Part of this is due to the increase in the range of services the new facility can deliver. But it is partly due to the efficiency gains and the improved patient flow that arose from seizing the opportunity that the new hospital presented.

The second of my comments on patient flow is precisely the opposite of the first. That is that patient flow is not dependent on having new kit.

Canterbury proves that. Of all the DHBs that are now engaged in one or more aspects of patient flow, and most are, Canterbury is for my money leading the way. It is not always smart for a Minister of Health to nominate a DHB as being best at something but in this case I am in no doubt. They are far enough through their “Improving the Patient Flow Journey” initiative that they can lay claim to eye-watering outcomes. The one I like the best is a 40 per cent increase in theatre efficiency. It is eye-watering because it is such a remarkable improvement, and like many things on Planet Quality it is also a crying shame it wasn’t secured earlier.

The Canterbury DHB has a conference in May on this stuff. They have a story to tell and I assert it is a story of consequence. They have, by some measures, out-Flindered Flinders. I can't go because I'm in Geneva. But you should.

The third thing I would like to say concerns information systems. Just as Annette King ramped up modernisation of our physical assets, from last July, I have ramped up capital investment in our electronic assets; our health information system. The detail around that is some other speech. But the benefits to patient flow of referrals e-discharges, e-pharmacy, e-labs and the like, are considerable. Information system modernisation is particularly important at the primary/secondary interface. It is a rich vein of opportunity.

Fourthly, let us please make sure that our attention to patient flow is mindful of what else is already underway. Cancer treatment networks is a case in point. So is the Elective Services Strategy, which sets time limits for first specialist assessments and elective surgery. This strategy is years old but no one had achieved its aims until last September when most DHBs fell into compliance. Some have not yet or are bouncing around on the boundary.

▸ What this task involves: Echo everything in the patient flow remarks from "Canterbury proves that." down to "But you should.". The entries that come next have nothing to do with this.

▸ Dataset entries:
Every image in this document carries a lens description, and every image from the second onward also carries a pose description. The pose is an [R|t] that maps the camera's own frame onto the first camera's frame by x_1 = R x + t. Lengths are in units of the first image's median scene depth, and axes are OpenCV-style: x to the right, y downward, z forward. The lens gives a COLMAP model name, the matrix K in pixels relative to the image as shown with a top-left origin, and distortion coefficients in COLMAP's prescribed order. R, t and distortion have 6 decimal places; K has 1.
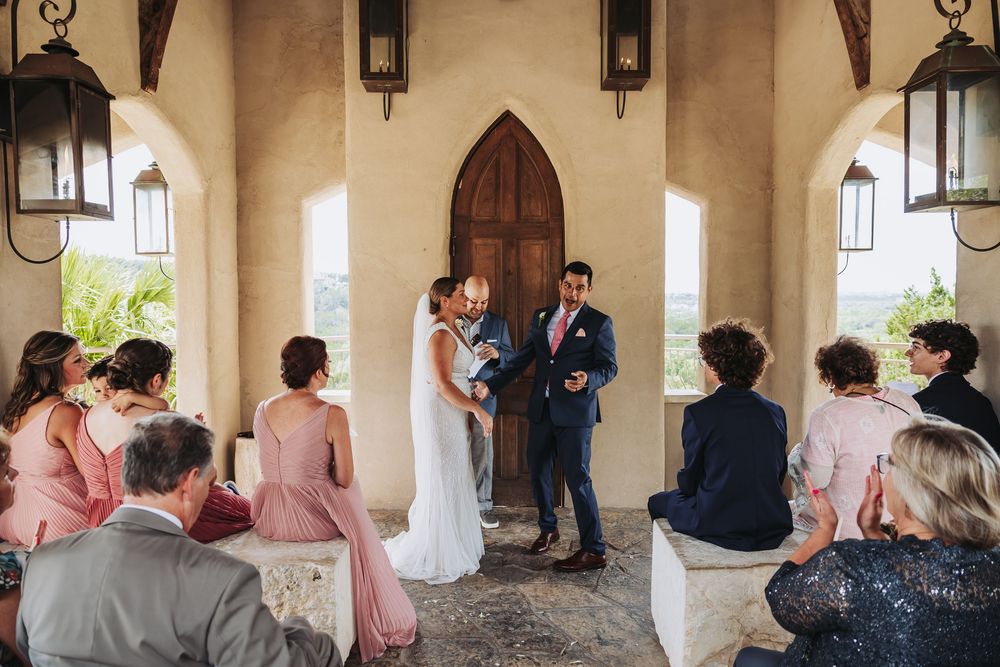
lens RADIAL K [[685.1, 0, 503.2], [0, 685.1, 333.7], [0, 0, 1]] dist [0.004237, -0.000264]
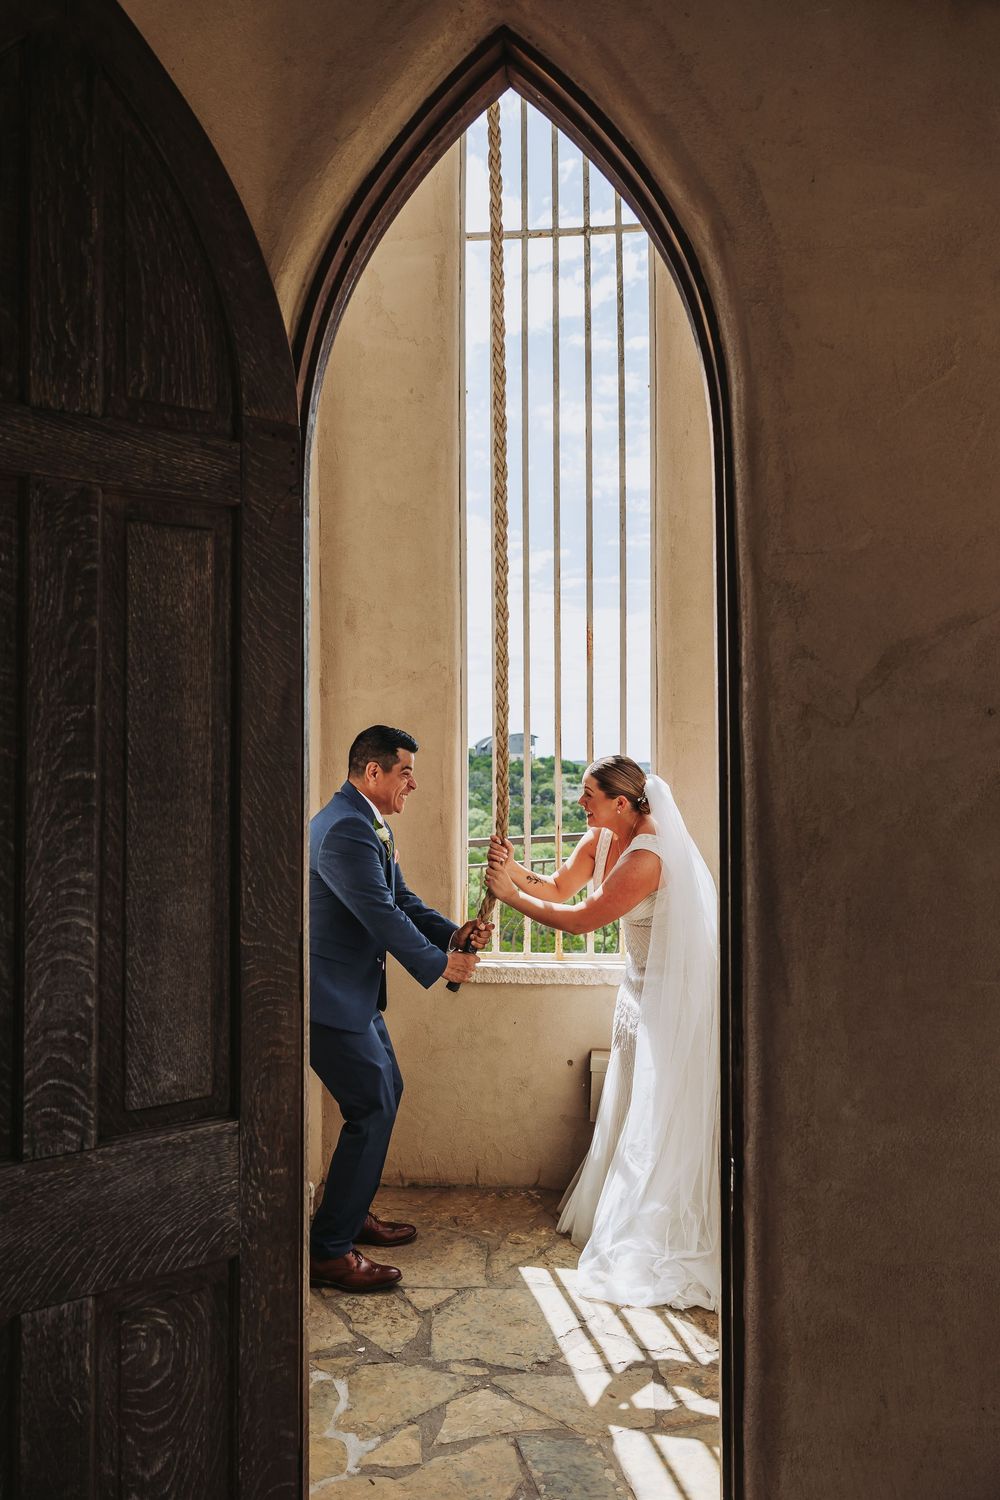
lens RADIAL K [[1027.7, 0, 492.5], [0, 1027.7, 735.1], [0, 0, 1]] dist [0.004237, -0.000264]
pose [[0.993790, -0.003587, -0.111210, 0.045039], [-0.003898, 0.997744, -0.067019, -0.034841], [0.111200, 0.067036, 0.991535, 0.633494]]
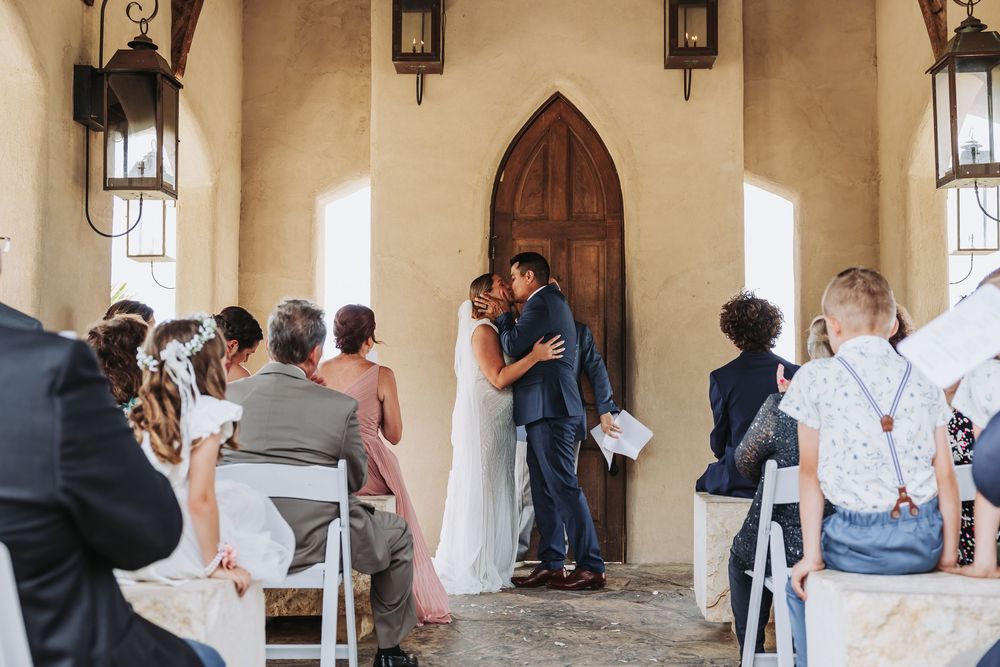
lens RADIAL K [[1201.7, 0, 506.0], [0, 1201.7, 327.0], [0, 0, 1]] dist [0.066268, 0.000000]
pose [[0.998515, 0.001674, -0.054459, 0.024898], [-0.007914, 0.993383, -0.114574, 0.142142], [0.053907, 0.114835, 0.991921, -0.474034]]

▸ Output for this task:
Canterbury proves that. Of all the DHBs that are now engaged in one or more aspects of patient flow, and most are, Canterbury is for my money leading the way. It is not always smart for a Minister of Health to nominate a DHB as being best at something but in this case I am in no doubt. They are far enough through their “Improving the Patient Flow Journey” initiative that they can lay claim to eye-watering outcomes. The one I like the best is a 40 per cent increase in theatre efficiency. It is eye-watering because it is such a remarkable improvement, and like many things on Planet Quality it is also a crying shame it wasn’t secured earlier.

The Canterbury DHB has a conference in May on this stuff. They have a story to tell and I assert it is a story of consequence. They have, by some measures, out-Flindered Flinders. I can't go because I'm in Geneva. But you should.